As it would turn out, sometimes hoping for the best actually works, because my hair looked good that day. I spent the entire afternoon swimming–both in Lake Huron and in my friend’s pool–and I found that a few spritzes of the Sea Spray post-swim were all I needed for my hair to dry the way I wanted it to. My curls were defined, but not weighed down, and they had great texture and hold. The frizz was minimal, and my hair didn’t look greasy or wet. Oh, and it smelled amazing. I didn’t even feel the need to wear perfume (and I’m a don’t-leave-the-house-without-it kind of girl) because the scent of my hair was just that good.
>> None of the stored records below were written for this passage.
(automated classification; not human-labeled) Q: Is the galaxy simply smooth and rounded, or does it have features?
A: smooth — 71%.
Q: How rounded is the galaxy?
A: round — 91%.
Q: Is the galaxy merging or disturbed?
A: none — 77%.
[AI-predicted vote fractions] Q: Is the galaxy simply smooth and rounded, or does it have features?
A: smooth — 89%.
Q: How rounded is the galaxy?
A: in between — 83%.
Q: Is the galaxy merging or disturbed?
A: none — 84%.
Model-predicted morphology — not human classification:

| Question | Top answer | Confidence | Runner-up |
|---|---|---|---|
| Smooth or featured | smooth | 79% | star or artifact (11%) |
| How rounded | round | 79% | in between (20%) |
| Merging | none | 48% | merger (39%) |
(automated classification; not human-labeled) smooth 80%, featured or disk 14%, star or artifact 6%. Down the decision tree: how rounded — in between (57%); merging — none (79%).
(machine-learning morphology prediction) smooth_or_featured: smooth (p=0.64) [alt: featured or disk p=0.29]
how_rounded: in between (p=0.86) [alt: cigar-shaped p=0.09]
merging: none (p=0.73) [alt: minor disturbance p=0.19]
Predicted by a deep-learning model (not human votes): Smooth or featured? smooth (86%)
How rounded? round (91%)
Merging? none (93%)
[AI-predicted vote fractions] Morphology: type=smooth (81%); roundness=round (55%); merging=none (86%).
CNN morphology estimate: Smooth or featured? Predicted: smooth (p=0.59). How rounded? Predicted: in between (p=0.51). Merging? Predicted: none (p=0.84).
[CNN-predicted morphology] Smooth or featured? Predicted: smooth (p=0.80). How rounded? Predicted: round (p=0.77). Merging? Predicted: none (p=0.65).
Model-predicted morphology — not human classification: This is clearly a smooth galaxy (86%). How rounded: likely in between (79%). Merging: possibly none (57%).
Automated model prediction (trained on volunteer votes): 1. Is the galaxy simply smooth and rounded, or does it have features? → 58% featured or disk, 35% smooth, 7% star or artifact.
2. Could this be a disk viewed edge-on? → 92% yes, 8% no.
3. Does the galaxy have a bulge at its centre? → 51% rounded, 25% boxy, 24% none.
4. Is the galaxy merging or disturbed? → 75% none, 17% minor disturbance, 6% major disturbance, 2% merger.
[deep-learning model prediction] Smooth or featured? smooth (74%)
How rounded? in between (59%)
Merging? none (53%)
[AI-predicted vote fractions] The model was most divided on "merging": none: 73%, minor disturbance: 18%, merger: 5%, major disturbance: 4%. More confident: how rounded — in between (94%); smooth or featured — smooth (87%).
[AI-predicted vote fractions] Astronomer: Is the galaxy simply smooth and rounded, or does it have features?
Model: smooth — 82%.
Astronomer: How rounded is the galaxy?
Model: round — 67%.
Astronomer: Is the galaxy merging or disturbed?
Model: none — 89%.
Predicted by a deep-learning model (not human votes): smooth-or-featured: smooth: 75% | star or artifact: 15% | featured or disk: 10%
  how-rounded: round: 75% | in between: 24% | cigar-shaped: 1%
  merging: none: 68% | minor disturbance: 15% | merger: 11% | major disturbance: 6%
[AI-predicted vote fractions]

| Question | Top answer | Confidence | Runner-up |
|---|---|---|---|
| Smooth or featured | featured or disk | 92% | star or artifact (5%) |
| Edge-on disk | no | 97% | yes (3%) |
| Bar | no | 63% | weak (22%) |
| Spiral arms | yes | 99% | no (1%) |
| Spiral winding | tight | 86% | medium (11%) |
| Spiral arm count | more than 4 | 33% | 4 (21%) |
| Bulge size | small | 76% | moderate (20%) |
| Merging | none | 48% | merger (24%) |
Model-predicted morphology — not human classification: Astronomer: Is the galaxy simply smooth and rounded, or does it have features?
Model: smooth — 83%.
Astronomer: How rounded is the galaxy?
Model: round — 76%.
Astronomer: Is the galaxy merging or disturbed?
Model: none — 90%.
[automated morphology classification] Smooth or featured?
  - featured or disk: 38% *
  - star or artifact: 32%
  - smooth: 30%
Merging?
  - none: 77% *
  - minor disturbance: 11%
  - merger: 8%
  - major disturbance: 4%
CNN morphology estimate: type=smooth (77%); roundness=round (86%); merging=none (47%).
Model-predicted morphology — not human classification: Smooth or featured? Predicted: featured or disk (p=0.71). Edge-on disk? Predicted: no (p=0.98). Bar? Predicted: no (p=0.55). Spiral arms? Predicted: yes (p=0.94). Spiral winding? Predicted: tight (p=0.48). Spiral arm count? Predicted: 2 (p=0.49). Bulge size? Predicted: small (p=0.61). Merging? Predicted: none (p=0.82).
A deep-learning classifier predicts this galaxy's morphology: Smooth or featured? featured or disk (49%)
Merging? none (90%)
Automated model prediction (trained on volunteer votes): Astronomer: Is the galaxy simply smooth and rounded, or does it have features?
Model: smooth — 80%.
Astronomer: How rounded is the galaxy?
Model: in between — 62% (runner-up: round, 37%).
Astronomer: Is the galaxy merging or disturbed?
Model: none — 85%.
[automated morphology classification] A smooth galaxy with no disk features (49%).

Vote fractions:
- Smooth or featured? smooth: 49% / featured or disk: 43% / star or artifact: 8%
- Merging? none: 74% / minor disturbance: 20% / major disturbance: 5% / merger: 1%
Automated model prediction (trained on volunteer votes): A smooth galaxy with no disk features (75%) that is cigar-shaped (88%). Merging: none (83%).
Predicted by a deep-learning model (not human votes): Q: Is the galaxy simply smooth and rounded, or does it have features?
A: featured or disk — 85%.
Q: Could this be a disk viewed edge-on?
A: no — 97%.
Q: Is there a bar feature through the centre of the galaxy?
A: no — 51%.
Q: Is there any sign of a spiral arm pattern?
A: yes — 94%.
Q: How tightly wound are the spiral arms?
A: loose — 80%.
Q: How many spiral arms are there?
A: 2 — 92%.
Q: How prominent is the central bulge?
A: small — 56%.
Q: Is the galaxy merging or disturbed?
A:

Sea Spray is by no means a perfect product. It’s easy to go overboard with the spraying, and that will make your hair look greasy (I learned this the hard way: the next day, in my post-product discovery euphoria, I spritzed my hair like nine times and wound up looking like I’d taken a dip in a fry vat). Sea Spray can also be a little drying, and because my hair is pretty dry all on its own, that has been an issue for me. As long as I make sure to keep my spraying to a minimum–four or five spritzes are more than enough–and use a good deep conditioner, then I really have no complaints about Sea Spray.
So, are any other curly-haired girls out there using a sea salt spray on their hair? Have you ever tried a hair care product that wasn’t marked toward your hair type but wound up being a great fit for you? Let’s talk about hairy happy surprises in the comments, shall we?